Idempotency

What is Idempotency?

The Idempotent Consumer from the EIP patterns is used to filter out duplicate messages: it essentially acts like a Message Filter to filter out duplicates, as reported in the Camel documentation.

From the Enterprise Integration Patterns documentation: Sometimes the same message gets delivered more than once, either because the messaging system is not certain the message has been successfully delivered yet, or because the Message Channel’s quality-of-service has been lowered to improve performance. Message receivers, on the other hand, tend to assume that each message will be delivered exactly once, and tend to cause problems when they repeat processing because of repeat messages. A receiver designed as an Idempotent Receiver handles duplicate messages and prevents them from causing problems in the receiver application.

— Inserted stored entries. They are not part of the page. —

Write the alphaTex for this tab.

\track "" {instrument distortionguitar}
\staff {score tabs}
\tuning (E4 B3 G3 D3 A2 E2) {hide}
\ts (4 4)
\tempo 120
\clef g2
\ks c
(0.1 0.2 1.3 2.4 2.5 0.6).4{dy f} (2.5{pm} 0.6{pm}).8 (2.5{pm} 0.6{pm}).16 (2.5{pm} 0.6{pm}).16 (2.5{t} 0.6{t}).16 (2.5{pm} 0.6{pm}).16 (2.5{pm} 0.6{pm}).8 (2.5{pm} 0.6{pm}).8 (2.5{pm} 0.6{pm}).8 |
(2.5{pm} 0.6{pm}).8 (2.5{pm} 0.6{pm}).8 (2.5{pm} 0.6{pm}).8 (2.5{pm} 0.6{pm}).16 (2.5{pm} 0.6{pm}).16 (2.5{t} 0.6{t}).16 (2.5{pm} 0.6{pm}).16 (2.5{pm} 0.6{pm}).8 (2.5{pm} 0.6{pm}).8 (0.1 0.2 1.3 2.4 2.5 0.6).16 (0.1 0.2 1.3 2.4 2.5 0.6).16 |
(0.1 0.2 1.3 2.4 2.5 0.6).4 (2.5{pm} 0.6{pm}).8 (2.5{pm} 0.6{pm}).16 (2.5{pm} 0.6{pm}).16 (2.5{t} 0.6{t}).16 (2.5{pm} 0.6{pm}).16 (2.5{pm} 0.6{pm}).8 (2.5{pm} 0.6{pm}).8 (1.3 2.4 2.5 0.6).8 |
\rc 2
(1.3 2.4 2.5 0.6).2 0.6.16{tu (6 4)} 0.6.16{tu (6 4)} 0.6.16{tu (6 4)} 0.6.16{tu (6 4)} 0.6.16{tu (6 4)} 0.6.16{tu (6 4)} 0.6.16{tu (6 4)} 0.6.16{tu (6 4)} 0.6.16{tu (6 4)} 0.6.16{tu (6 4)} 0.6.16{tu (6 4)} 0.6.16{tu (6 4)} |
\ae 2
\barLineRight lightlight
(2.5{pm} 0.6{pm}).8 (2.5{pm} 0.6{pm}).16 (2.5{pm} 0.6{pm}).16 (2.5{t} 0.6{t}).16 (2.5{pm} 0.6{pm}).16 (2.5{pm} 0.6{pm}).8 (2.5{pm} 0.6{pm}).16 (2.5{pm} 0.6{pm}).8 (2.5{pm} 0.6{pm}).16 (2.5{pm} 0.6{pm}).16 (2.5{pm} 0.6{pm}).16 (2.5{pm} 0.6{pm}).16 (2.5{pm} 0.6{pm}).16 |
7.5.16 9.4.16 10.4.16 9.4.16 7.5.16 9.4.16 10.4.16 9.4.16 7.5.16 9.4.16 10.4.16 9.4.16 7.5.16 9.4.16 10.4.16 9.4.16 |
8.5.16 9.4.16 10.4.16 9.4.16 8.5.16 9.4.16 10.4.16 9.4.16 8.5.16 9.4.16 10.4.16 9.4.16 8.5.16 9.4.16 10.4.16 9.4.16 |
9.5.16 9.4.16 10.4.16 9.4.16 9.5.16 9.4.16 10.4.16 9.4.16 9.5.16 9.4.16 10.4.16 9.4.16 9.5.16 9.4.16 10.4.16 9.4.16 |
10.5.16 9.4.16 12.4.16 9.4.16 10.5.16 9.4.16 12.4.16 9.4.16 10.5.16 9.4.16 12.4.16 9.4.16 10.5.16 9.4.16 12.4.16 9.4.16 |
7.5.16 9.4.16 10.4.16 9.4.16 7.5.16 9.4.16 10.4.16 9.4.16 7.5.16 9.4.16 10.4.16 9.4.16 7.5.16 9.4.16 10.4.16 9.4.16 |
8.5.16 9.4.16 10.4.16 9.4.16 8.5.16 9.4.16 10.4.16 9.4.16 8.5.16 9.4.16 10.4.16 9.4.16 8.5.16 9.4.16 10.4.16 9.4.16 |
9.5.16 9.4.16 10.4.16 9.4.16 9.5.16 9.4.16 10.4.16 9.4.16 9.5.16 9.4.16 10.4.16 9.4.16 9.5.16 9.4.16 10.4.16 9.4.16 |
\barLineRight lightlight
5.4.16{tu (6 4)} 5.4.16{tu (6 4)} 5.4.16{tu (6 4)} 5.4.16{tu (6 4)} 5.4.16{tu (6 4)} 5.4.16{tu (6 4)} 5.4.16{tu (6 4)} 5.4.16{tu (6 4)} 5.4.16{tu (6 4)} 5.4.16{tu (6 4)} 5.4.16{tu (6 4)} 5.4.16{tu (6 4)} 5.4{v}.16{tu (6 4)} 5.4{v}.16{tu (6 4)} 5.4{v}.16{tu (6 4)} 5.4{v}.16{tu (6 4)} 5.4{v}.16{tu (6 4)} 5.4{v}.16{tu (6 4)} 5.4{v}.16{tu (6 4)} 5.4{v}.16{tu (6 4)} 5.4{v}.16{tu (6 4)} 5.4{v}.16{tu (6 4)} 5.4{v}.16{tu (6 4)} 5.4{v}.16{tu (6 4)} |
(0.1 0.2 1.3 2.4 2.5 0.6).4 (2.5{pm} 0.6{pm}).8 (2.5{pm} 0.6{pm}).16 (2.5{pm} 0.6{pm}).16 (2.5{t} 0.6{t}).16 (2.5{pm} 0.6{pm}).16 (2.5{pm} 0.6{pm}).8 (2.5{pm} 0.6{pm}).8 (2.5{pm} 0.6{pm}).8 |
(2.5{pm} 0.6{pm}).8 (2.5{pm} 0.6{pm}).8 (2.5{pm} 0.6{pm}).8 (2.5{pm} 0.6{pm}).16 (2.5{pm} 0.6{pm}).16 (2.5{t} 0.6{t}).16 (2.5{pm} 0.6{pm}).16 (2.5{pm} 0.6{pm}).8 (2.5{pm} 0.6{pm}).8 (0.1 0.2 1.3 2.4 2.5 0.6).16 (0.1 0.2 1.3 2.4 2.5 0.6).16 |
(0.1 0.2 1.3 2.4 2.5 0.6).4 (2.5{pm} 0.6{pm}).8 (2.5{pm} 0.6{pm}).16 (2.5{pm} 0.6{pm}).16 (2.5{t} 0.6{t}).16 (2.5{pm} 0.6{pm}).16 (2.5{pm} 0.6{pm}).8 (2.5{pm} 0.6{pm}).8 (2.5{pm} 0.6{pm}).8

This is a very useful feature in the integration world and it is an important new feature in the camel-kafka-connector project. Apache Camel provides multiple implementation of the Idempotent Consumer, Camel-Kafka-connector supports the in Memory and Kafka implementations.

Usecases

Suppose you’re using a source connector of any kind. By using the idempotency feature you’ll be able to avoid consuming the same message multiple times.

This means, in the Kafkish language, you won’t ingest the same payload multiple times in the target Kafka topic.

image

In the sink scenario, we’ll stream out of a Kafka topic multiple records, transform/convert/manipulate them and send them to an external system, like a messaging broker, a storage infra, a database etc.

In the Kafka topic used as source we may have multiple repeated records with the same payload or same metadata. Based on this information we can choose to skip the same records while sending data to the external system and for doing this we can leverage the idempotency feature of ckc.

image

Camel-Kafka-connector idempotency configuration

The idempotency feature can be enabled through a number of configuration options. In particular we are talking about:

Name Description Default

camel.idempotency.enabled

If idempotency must be enabled or not

false

camel.idempotency.repository.type

The idempotent repository type to use, possible values are memory and kafka

memory

camel.idempotency.expression.type

How the idempotency will be evaluated: possible values are body and header

body

camel.idempotency.expression.header

The header name that will be evaluated in case of camel.idempotency.expression.type equals to header

null

camel.idempotency.memory.dimension

The Memory dimension of the in memory idempotent Repository

100

camel.idempotency.kafka.topic

The Kafka topic name to use for the idempotent repository

kafka_idempotent_repository

camel.idempotency.kafka.bootstrap.servers

A comma-separated list of host and port pairs that are the addresses of the Kafka brokers where the idempotent repository should live

localhost:9092

camel.idempotency.kafka.max.cache.size

Sets the maximum size of the local key cache

1000

camel.idempotency.kafka.poll.duration.ms

Sets the poll duration (in milliseconds) of the Kafka consumer

100

The in-memory approach has been provided for short running connector workload, while the kafka one is for long running/interruptable connector.

The table is self-explaining.

A typical configuration for the kafka idempotent repository approach could be:

camel.idempotency.enabled=true
camel.idempotency.repository.type=kafka
camel.idempotency.expression.type=body
camel.idempotency.kafka.topic=my.idempotency.topic
camel.idempotency.kafka.bootstrap.servers=localhost:9092
camel.idempotency.kafka.max.cache.size=1500
camel.idempotency.kafka.poll.duration.ms=150

Some of the options can be used with their default value, in this example we’re just listing them for a Kafka idempotent repository configuration.